I have a program using MKL 9.1 for DFT and icc 11.1 on 32-bit Linux. If I do a particularly large calculation, and hit ctrl-C in mid-calculation, the ctrl-C is ignored, and the program then seems to go into an endless loop, using 100% CPU but never returning from the dft call. It is quite reproducible. The only way to get rid of the zombie at this point is a 'kill -9' or similar. Attaching with the debugger at this point shows the following stack trace:
#0 0x0050e424 in __kernel_vsyscall () #1 0x001eed9c in sched_yield () from /lib/libc.so.6 #2 0x08daaeca in __kmp_yield () #3 0x08d94028 in __kmp_join_barrier () #4 0x08d94a51 in __kmp_join_call () #5 0x08d87b63 in __kmpc_fork_call () #6 0x083cc559 in mkl_dft_compute_backward_z_par ()

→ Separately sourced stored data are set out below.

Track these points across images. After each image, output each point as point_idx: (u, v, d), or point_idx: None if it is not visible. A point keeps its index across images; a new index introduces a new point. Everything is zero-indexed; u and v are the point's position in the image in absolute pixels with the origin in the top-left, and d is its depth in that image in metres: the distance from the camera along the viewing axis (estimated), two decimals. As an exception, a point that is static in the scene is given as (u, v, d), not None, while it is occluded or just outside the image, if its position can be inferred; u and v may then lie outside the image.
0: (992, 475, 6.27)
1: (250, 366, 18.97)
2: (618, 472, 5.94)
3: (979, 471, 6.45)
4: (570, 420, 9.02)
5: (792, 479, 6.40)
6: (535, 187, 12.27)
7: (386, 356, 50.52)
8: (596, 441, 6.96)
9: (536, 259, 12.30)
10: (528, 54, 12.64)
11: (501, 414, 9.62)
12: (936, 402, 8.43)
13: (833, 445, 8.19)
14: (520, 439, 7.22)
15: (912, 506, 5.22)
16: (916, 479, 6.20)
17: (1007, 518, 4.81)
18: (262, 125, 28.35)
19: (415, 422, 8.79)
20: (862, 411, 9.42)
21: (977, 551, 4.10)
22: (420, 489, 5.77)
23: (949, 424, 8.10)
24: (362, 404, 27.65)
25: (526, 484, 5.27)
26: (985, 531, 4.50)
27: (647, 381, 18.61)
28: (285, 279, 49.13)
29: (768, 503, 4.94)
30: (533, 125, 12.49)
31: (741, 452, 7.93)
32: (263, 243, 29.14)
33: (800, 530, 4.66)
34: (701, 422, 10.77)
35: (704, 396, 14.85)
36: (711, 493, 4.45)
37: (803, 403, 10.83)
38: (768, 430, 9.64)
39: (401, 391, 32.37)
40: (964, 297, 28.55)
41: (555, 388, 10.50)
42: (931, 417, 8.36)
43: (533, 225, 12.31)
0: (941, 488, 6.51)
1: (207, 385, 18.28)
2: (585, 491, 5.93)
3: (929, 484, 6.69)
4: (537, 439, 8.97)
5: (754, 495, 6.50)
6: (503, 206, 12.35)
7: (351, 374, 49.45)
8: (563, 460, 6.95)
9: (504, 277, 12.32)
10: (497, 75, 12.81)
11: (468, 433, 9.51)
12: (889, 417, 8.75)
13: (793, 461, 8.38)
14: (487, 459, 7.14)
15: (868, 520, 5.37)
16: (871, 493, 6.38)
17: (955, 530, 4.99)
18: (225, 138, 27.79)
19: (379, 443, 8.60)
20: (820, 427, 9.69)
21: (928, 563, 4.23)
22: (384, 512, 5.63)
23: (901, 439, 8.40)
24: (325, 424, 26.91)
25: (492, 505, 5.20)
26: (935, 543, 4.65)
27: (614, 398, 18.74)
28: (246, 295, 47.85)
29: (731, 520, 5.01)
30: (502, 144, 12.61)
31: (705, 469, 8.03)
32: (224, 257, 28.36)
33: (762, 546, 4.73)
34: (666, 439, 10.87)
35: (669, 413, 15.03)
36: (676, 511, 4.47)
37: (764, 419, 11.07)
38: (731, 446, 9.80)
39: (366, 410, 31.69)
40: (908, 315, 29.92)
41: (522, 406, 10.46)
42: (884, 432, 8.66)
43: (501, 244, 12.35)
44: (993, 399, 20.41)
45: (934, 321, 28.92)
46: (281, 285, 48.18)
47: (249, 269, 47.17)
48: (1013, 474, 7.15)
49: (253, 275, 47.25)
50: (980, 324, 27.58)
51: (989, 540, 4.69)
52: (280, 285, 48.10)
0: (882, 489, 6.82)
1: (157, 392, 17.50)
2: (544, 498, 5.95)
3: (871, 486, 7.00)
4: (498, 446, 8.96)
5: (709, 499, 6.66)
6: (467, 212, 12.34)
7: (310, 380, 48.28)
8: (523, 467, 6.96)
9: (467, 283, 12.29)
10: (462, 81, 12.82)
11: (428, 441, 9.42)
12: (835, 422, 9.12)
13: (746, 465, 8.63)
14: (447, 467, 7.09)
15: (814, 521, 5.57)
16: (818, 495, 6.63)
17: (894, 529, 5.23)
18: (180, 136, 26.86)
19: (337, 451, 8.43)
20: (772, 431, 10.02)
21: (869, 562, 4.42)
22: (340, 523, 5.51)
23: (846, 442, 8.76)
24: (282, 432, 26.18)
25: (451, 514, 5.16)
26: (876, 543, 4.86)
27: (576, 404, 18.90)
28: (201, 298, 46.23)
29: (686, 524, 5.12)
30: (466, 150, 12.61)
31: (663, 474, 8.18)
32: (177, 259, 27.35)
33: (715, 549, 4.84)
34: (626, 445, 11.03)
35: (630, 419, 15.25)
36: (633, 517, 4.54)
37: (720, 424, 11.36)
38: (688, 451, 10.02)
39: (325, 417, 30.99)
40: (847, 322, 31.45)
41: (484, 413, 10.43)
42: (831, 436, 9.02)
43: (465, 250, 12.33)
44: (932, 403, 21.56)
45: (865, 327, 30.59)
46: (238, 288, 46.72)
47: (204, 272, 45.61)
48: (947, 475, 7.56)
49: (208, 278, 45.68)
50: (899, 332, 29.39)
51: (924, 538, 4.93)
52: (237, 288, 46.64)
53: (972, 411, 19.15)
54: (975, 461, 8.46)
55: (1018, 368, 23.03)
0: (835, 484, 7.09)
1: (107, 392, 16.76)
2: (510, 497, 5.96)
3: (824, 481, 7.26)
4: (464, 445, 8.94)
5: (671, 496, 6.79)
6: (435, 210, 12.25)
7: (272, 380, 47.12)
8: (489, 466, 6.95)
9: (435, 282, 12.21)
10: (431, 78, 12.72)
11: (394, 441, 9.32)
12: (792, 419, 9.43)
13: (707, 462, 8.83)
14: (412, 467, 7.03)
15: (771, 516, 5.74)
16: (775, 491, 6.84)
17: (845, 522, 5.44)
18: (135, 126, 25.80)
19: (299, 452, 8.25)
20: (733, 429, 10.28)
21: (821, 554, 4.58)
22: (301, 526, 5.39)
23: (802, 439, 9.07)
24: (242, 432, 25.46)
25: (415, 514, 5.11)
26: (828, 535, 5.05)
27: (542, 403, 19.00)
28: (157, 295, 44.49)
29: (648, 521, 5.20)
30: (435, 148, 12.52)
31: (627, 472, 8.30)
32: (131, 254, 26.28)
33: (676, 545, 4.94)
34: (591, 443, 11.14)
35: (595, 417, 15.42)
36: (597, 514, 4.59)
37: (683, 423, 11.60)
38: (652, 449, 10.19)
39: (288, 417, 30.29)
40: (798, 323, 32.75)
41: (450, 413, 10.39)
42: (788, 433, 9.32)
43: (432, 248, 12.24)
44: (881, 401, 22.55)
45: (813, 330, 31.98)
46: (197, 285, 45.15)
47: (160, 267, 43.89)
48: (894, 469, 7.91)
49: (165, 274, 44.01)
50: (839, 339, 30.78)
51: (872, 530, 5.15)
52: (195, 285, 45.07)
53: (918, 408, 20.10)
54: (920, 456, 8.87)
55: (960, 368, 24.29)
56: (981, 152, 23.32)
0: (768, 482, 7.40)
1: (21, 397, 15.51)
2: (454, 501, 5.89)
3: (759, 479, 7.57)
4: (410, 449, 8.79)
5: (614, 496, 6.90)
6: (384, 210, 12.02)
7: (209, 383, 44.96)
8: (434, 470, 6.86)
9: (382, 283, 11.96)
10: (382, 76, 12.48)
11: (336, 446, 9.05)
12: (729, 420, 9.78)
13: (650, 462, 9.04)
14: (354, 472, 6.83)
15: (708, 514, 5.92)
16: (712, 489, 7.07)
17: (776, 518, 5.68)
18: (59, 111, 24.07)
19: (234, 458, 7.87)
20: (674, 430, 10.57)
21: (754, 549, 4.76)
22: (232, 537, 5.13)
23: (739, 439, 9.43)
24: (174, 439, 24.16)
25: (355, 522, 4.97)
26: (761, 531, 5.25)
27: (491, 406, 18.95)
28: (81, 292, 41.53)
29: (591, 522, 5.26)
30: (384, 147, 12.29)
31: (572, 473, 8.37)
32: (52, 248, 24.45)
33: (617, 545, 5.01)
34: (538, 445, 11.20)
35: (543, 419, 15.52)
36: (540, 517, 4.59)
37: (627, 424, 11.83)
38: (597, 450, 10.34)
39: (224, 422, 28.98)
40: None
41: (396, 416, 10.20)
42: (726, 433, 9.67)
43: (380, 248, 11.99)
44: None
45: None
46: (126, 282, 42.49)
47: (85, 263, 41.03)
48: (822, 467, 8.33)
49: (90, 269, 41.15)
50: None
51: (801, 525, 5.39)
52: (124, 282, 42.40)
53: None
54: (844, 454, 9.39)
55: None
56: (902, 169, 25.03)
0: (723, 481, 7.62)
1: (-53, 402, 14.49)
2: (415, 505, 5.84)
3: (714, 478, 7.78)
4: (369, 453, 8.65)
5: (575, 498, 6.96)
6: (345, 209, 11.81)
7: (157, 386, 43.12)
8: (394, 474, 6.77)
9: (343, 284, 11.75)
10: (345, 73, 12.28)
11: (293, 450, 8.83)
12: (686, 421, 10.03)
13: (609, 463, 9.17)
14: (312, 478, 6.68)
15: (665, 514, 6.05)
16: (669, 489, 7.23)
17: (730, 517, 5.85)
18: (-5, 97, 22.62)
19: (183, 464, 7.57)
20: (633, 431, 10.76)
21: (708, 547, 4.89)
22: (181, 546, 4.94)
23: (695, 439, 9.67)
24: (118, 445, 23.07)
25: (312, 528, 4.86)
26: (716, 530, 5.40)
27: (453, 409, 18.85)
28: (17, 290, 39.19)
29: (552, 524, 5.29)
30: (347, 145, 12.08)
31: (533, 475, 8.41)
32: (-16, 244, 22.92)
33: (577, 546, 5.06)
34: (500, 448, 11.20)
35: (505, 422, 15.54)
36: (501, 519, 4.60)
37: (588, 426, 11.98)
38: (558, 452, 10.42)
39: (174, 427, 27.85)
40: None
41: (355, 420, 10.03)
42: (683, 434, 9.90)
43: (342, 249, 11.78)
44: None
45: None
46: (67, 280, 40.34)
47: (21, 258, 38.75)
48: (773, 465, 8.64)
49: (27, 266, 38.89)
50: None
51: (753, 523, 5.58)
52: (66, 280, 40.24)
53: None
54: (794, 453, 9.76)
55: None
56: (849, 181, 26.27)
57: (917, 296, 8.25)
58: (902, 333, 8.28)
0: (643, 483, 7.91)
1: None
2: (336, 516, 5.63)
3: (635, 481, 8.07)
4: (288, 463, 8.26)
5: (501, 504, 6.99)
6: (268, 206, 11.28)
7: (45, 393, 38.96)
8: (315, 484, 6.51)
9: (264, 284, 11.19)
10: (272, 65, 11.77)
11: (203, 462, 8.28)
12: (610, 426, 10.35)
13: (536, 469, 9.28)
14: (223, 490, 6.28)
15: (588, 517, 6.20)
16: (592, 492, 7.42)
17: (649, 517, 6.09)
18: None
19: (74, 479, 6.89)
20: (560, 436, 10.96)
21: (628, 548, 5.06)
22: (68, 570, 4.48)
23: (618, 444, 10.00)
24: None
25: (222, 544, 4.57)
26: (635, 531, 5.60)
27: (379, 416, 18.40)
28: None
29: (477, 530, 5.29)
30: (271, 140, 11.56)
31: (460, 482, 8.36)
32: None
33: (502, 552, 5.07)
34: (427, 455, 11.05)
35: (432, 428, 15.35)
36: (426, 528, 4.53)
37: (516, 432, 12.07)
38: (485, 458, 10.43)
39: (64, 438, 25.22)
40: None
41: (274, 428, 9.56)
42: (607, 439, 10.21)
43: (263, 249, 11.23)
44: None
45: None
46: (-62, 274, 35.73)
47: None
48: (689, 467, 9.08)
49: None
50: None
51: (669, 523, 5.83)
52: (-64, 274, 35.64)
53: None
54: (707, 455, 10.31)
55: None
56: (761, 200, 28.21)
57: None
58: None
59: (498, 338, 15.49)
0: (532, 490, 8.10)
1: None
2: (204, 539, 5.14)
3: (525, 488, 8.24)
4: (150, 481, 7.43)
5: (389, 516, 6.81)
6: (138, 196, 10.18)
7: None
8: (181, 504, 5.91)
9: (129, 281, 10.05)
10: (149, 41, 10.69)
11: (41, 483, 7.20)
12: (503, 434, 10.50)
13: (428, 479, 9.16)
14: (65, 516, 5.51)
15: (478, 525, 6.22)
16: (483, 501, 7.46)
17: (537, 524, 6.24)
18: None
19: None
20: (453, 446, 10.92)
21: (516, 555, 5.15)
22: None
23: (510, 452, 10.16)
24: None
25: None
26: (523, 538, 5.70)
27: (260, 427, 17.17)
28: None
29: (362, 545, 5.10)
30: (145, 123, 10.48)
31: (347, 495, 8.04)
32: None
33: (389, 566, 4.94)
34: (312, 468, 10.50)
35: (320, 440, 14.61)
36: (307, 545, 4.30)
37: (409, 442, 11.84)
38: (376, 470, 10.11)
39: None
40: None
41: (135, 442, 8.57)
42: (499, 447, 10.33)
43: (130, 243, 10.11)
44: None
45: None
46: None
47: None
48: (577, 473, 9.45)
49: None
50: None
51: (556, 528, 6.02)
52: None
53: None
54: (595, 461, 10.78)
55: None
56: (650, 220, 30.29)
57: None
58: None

I can single-step up to the sched_yield() at which point the debugger also becomes useless. Anyhelp would be greatly appreciated.
As I understood, the program reproducibly happens to be inside the lengthy dft call when you hit ctl-c. Then an example program (fft sizes, call sequence) would help us to reproduce the problem. Probably, installing a signal handler for SIG_INT will help to react to the interrupt without leavingzombie processes. Have in mind that MKL 9.1 is rather old version that may have compatibility issues with more recent OpenMP runtime of icc 11.1. Could you check what shared objects your application depends on (ldd a.out)?
I tried a simple example and it does NOT reproduce the problem, so it may have something to do with the fact that our application uses threads and also catches signals. I'll try a few more things and post again when I have more useful info.